UPDATE: tried to put from .hog import HOG and then execute from CMD..It prints:
No module named '__main__.hog'; '__main__' is not a package
Is it crazy ? hog.py is in the main package together with the other files. As you can see, it also contains HOG class.... Can't understand.. Some one can reproduce the error ?
In the IDE console it prints:
usage: train.py [-h] -d DATASET -m MODEL
train.py: error: the following arguments are required: -d/--dataset, -m/--model
This should be correct as soon as it is executed in IDE because the program MUST run in CMD.
UPDATE 2: for who is interested, this is the project https://github.com/VAUTPL/Number_Detection
Change from numbers.hog import HOG to from hog import HOG and change from numbers import dataset to import dataset.

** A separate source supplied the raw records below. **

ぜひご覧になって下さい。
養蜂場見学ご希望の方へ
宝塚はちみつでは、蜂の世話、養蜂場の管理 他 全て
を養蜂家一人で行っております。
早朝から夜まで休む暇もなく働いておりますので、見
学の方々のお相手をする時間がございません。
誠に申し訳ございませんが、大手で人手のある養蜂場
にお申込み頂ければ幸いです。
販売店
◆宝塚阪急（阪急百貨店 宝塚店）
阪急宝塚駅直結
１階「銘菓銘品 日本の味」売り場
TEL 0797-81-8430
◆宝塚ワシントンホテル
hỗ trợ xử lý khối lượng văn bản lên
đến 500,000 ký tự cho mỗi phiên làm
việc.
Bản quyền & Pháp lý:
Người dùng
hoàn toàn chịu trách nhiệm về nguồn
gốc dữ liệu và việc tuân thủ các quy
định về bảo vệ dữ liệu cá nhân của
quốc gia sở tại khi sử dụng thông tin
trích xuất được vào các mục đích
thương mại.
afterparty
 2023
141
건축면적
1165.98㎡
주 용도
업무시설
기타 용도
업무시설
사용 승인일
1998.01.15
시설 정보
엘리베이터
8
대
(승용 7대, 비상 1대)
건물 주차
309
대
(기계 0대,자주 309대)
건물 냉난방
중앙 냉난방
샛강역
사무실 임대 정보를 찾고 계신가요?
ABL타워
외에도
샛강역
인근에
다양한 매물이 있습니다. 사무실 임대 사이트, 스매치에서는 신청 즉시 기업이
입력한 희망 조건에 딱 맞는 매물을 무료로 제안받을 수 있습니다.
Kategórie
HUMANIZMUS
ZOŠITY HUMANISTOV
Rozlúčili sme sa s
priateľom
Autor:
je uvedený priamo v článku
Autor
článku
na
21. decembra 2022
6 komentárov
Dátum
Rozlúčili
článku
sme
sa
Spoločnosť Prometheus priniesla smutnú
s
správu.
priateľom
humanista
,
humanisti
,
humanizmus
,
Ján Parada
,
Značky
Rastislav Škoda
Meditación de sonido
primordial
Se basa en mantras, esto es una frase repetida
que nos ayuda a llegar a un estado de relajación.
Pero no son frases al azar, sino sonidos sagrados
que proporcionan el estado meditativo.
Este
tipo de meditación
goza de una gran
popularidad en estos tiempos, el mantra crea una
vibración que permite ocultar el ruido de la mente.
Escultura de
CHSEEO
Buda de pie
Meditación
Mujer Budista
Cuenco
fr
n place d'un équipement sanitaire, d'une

You are already in the "numbers" package so you don't have to precise it again when you import it.
When you type from numbers import dataset, Python will look for a package numbers (inside the actual package) that contains a dataset.py file.
If your train.py was outside the numbers package then you have to put the package name (numbers) before.
Important
numbers is a python standard package
https://docs.python.org/2/library/numbers.html
Check if you are not really importing that package or rename your package to a more specific name.
Also:
It might looks like python doesnt recognize your package.
Open a python shell and write:
import sys
print sys.path
Check if your number path is there.
If it's not there you have to add it.
sys.path.insert(0, "/path/to/your/package_or_module")
Your train.py file is already in the package "numbers", so you don't have to import numbers.
Try this instead:
from hog import HOG
I saw in comment that it gives you "error (red line)".
Can you be more precise, because I don't see errors there.